Even in the worst stretches, when days blurred and nights stretched long and the distance between who I was and who I had been felt impossible to cross, some part of me knew that message existed. That somewhere, outside the chaos I was living inside, there was a voice that had not given up.
Sometimes survival begins there.
Not with strength. With the knowledge that someone is still calling your name even when you cannot answer it.
When the laptop story exploded years later and the voicemail was pulled back into the open, the reactions split the way they always did. Some people heard weakness. Others heard political vulnerability. The right wing heard proof of family dysfunction and used it that way for years.
What I heard was simpler.
I heard my dad.
Not the public figure. Not the candidate or the president. The man who had spent his life trying to hold a family together through more loss than most people are ever asked to carry, now leaving a message for a son he could not reach.

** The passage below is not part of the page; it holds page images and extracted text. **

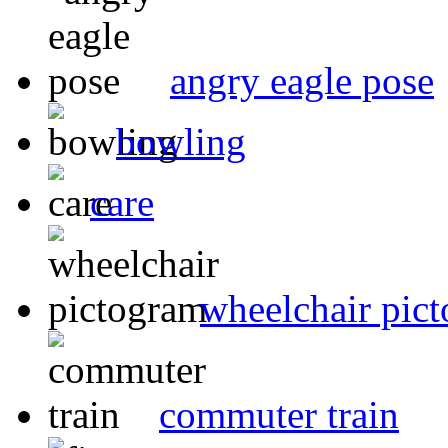
angry eagle pose
bowling
care
wheelchair pic
commuter train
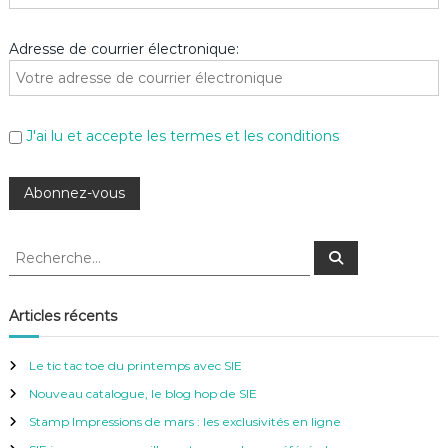
Adresse de courrier électronique:
J'ai lu et accepte les termes et les conditions
R
R
e
e
c
c
h
e
h
Articles récents
r
e
c
h
r
e
Le tic tac toe du printemps avec SIE
r
c
Nouveau catalogue, le blog hop de SIE
h
e
Stamp Impressions de mars : les exclusivités en ligne
r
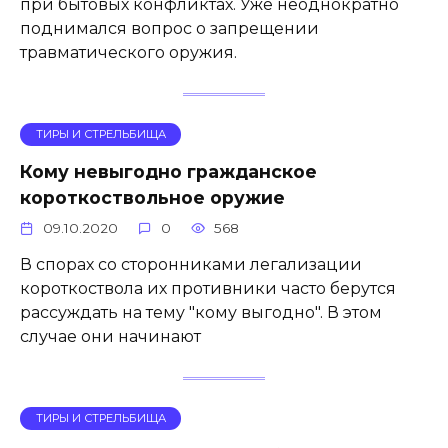
при бытовых конфликтах. Уже неоднократно
поднимался вопрос о запрещении
травматического оружия.
ТИРЫ И СТРЕЛЬБИЩА
Кому невыгодно гражданское
короткоствольное оружие
09.10.2020
0
568
В спорах со сторонниками легализации
короткоствола их противники часто берутся
рассуждать на тему "кому выгодно". В этом
случае они начинают
ТИРЫ И СТРЕЛЬБИЩА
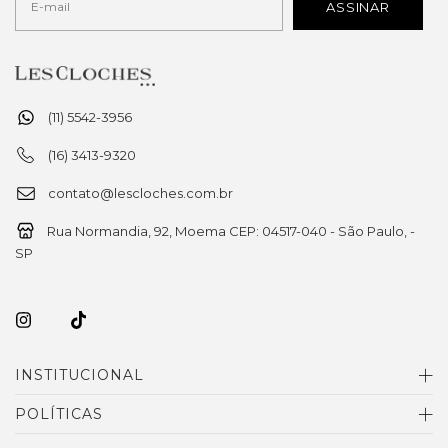
(11) 5542-3956
(16) 3413-9320
contato@lescloches.com.br
Rua Normandia, 92, Moema CEP: 04517-040 - São Paulo, -
SP
INSTITUCIONAL
POLÍTICAS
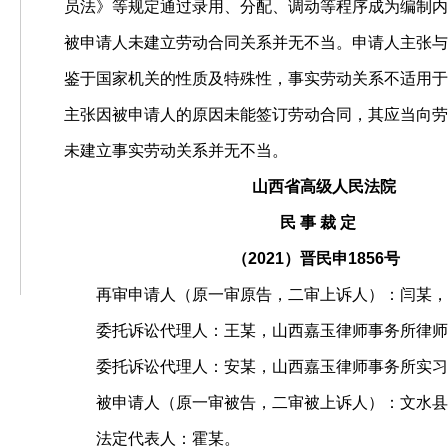
员法》等规定通过录用、分配、调动等程序成为编制内
被申请人未建立劳动合同关系并无不当。申请人主张与
鉴于国家机关的性质及特殊性，事实劳动关系不适用于
主张因被申请人的原因未能签订劳动合同，其应当向劳
未建立事实劳动关系并无不当。
山西省高级人民法院
民 事 裁 定
（2021）晋民申1856号
再审申请人（原一审原告，二审上诉人）：闫某，
委托诉讼代理人：王某，山西嘉玉律师事务所律师
委托诉讼代理人：安某，山西嘉玉律师事务所实习
被申请人（原一审被告，二审被上诉人）：文水县
法定代表人：霍某。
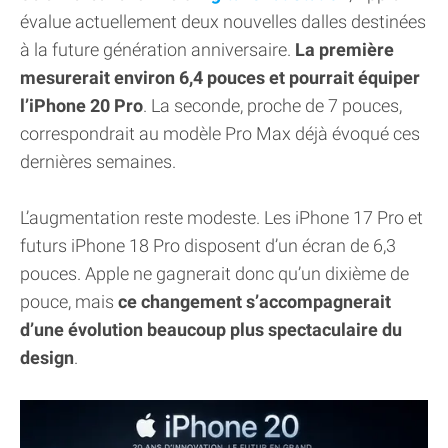
évalue actuellement deux nouvelles dalles destinées
à la future génération anniversaire.
La première
mesurerait environ 6,4 pouces et pourrait équiper
l’iPhone 20 Pro
. La seconde, proche de 7 pouces,
correspondrait au modèle Pro Max déjà évoqué ces
dernières semaines.
L’augmentation reste modeste. Les iPhone 17 Pro et
futurs iPhone 18 Pro disposent d’un écran de 6,3
pouces. Apple ne gagnerait donc qu’un dixième de
pouce, mais
ce changement s’accompagnerait
d’une évolution beaucoup plus spectaculaire du
design
.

Before the headlines. Before the mythology.
Before the archive was turned into a weapon.
There was a father calling his son and telling him he loved him. And that truth survived everything that came after.



I’m so sorry for your invasion of privacy. Your dad is an incredible man and I’m so glad he still has you and that you have him.
I loved two addicts. I cut myself loose from one and loved one back to sobriety. I felt Joe’s words to his son to the depth of my soul. It was never a scandal to me. It showed his depth of love for his remaining child. To weaponize that was evil.